§ **DIRECTIVE**: Set down the data below in full, exactly as it reads, but without the pictures.

[Before-and-after change data]
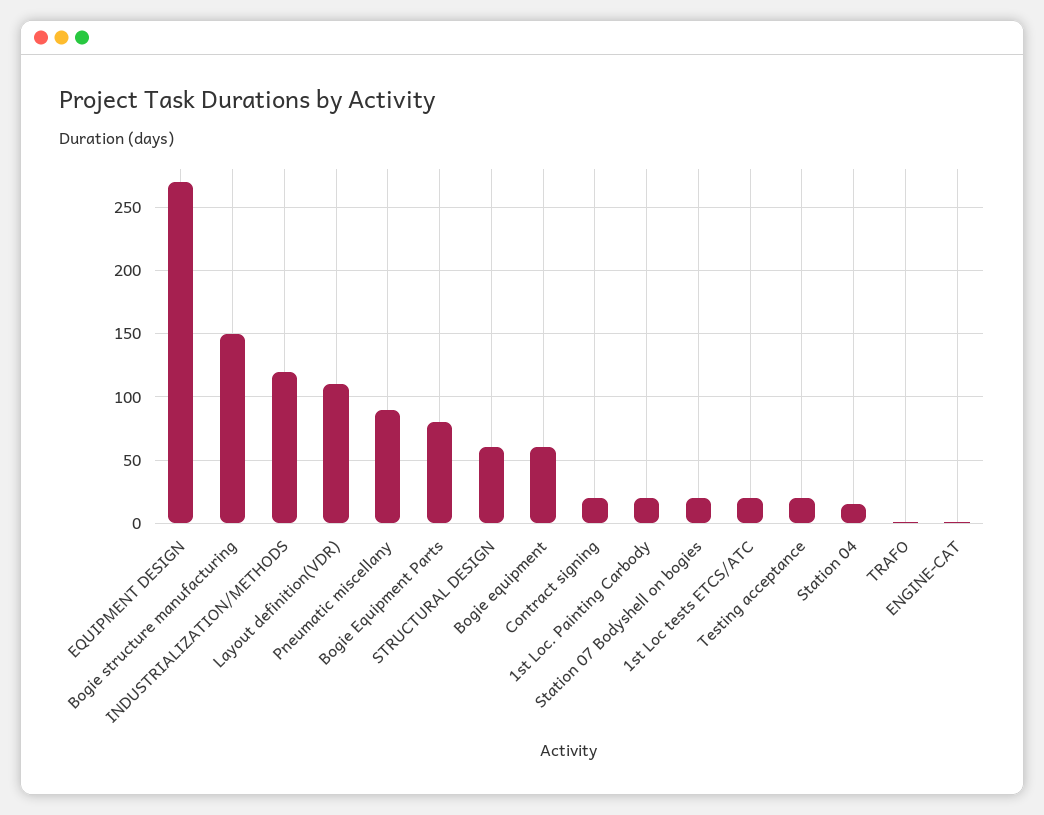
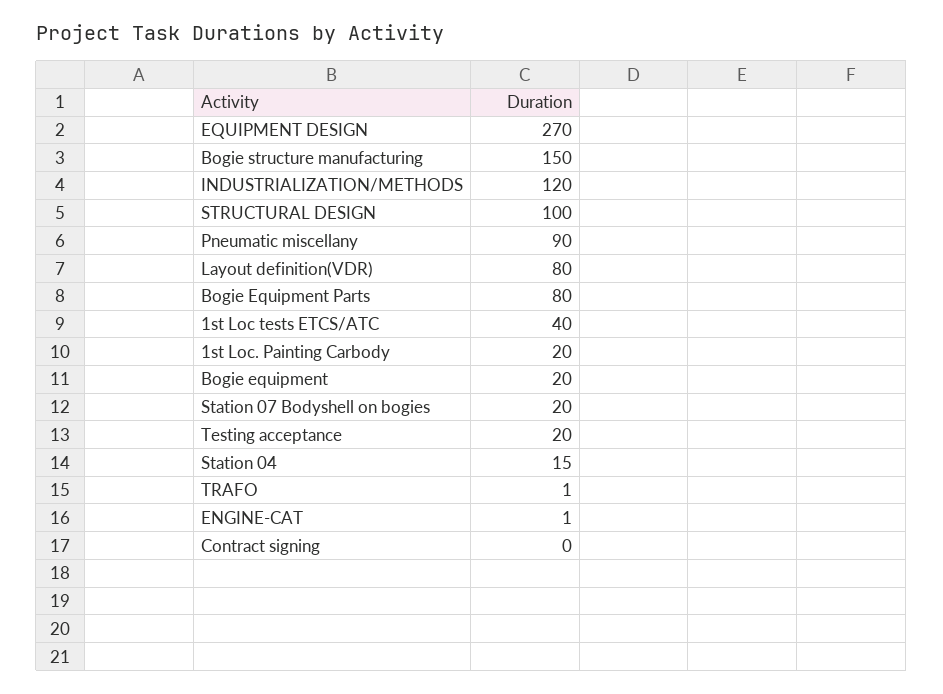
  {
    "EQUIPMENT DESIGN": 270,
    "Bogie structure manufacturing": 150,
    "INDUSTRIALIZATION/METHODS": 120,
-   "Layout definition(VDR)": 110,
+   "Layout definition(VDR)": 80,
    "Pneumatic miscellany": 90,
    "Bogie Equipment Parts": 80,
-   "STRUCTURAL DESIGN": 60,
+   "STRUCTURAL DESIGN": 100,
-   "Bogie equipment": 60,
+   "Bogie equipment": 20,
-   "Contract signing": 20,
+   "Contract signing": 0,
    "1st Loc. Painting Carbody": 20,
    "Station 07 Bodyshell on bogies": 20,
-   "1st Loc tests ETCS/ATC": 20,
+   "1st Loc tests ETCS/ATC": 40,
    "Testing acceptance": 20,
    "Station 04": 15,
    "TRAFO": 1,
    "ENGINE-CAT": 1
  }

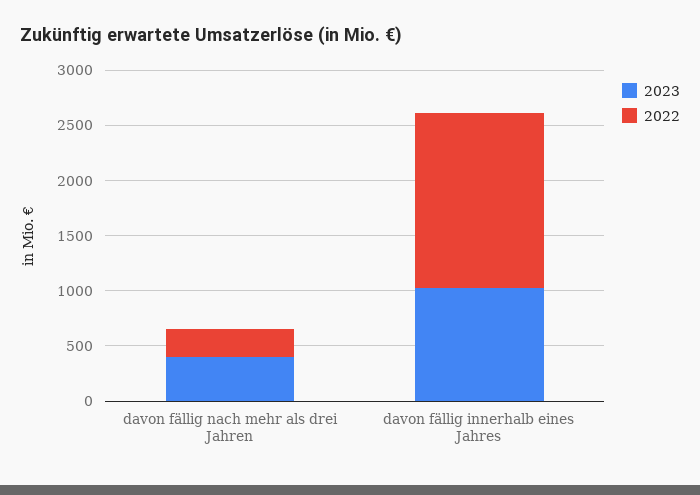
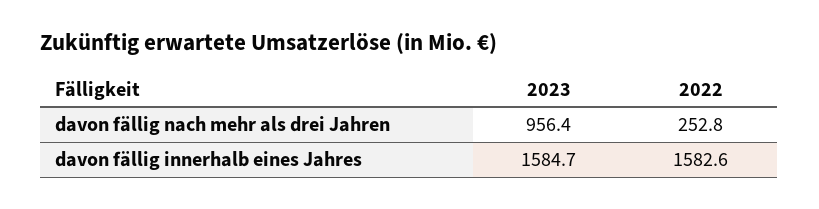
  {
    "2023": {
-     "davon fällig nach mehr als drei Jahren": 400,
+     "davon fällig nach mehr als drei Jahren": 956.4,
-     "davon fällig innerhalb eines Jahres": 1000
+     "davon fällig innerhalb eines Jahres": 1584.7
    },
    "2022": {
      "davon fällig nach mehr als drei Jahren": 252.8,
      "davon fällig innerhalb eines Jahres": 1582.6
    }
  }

§ **FINISHED TASK**:
  {
    "EQUIPMENT DESIGN": 270,
    "Bogie structure manufacturing": 150,
    "INDUSTRIALIZATION/METHODS": 120,
-   "Layout definition(VDR)": 110,
+   "Layout definition(VDR)": 80,
    "Pneumatic miscellany": 90,
    "Bogie Equipment Parts": 80,
-   "STRUCTURAL DESIGN": 60,
+   "STRUCTURAL DESIGN": 100,
-   "Bogie equipment": 60,
+   "Bogie equipment": 20,
-   "Contract signing": 20,
+   "Contract signing": 0,
    "1st Loc. Painting Carbody": 20,
    "Station 07 Bodyshell on bogies": 20,
-   "1st Loc tests ETCS/ATC": 20,
+   "1st Loc tests ETCS/ATC": 40,
    "Testing acceptance": 20,
    "Station 04": 15,
    "TRAFO": 1,
    "ENGINE-CAT": 1
  }

  {
    "2023": {
-     "davon fällig nach mehr als drei Jahren": 400,
+     "davon fällig nach mehr als drei Jahren": 956.4,
-     "davon fällig innerhalb eines Jahres": 1000
+     "davon fällig innerhalb eines Jahres": 1584.7
    },
    "2022": {
      "davon fällig nach mehr als drei Jahren": 252.8,
      "davon fällig innerhalb eines Jahres": 1582.6
    }
  }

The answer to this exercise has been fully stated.